In the second experiment we compare our proposed method to the following algorithms: LDA, median LDA, null space LDA, Direct LDA and pseudo LDA. To avoid the (SSS) problem, PCA is used as the first stage of the LDA, median LDA and median NN-LDA algorithms. Hence, these algorithms can also be viewed as the PCA + LDA, PCA + median LDA, PCA + median NN-LDA. We have chosen 3 principal components in the first stage of these methods. In the second stage we have chosen 3top features. The rest of LDA algorithms exploit the 4 top discriminant vectors. Having said that, we increased the number of training data and we visualized it influence on DR and FPR of every method.

Fig. 5.
figure 5

Training data vs. FPR for KDDcup99

Fig. 6.
figure 6

Training data vs. FPR for NSL-KDD

Figures 3, 4, 5 and 6 illustrate the results we found when we compare our approach to LDA, median LDA and null space LDA for the two datasets. According to the first two figures, we observe that our approach takes the lead in attacks detection as the training data grows up. The reason behind this phenomenon seems to be that more we have training samples, the easier the local structure around every class median can be captured. In addition, when we increase the number of training samples, the boundaries of every class become more structured and separable. This truth helps as much as possible in preserving the global distribution. The rest of figures depict the relationship between training samples and FPR. It is clear that median NN-LDA produces the lowest false positive rate compared to the other methods. This fact proves the high ability of our approach to recognize the normal network instances regardless of training samples size.

Fig. 7.
figure 7

Training data vs. detection rate for KDDcup99

Fig. 8.
figure 8

Training data vs. FPR for KDDcup99

To further evaluate the performance of our approach, we compare it to other LDA methods such as Direct LDA and pseudo LDA. Figures 7, 8, 9 and 10 expose the obtained results while using KDDcup99 and NSL-KDD. As we have done in the previous experiments, we varied the number of training samples from 1350 to 9150 and illustrate DR and FPR behaviors.

Fig. 9.
figure 9

Training data vs. detection rate for NSL-KDD

Fig. 10.
figure 10

Training data vs. FPR for NSL-KDD

As regards the first dataset, we observe from Fig. 7 that median NN-LDA overcomes the two approaches once the size of training data is superior than 2000. In the other hand, Fig. 8 shows that Pseudo LDA and the proposed approach give the fewest number of false positives.
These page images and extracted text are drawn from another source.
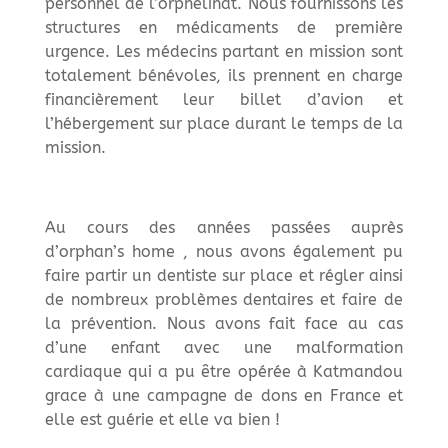
personnel de l’orphelinat. Nous fournissons les
structures en médicaments de première
urgence. Les médecins partant en mission sont
totalement bénévoles, ils prennent en charge
financièrement leur billet d’avion et
l’hébergement sur place durant le temps de la
mission.
Au cours des années passées auprès
d’orphan’s home , nous avons également pu
faire partir un dentiste sur place et régler ainsi
de nombreux problèmes dentaires et faire de
la prévention. Nous avons fait face au cas
d’une enfant avec une malformation
cardiaque qui a pu être opérée à Katmandou
grace à une campagne de dons en France et
elle est guérie et elle va bien !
In case we use NSL-KDD, it is shown from Fig. 9 that in term of DR, median NN-LDA surpasses Direct LDA and Pseudo LDA when the training dataset size is less than 8000. Once this value is exceeded, Direct LDA starts to compete with median NN-LDA. Concerning FPR, Fig. 10 asserts that our approach still gives satisfactory results.

6 Conclusion

In this paper, a novel feature extraction method called median NN-LDA is proposed. In this LDA approach we exploit the median of every class to compute the within and between scatter matrices. There are two advantages of median NN-LDA, one is that it preserves the local and the global distributions, the other is it insensitivity to non Gaussian data. Therefore, the proposed method is more robust than traditional linear discriminant analysis. We conduct the experiments on two popular Network data sets (KDDcup99 and NSL-KDD), using many LDA approaches. The experimental results indicate that the proposed method has a promising performance.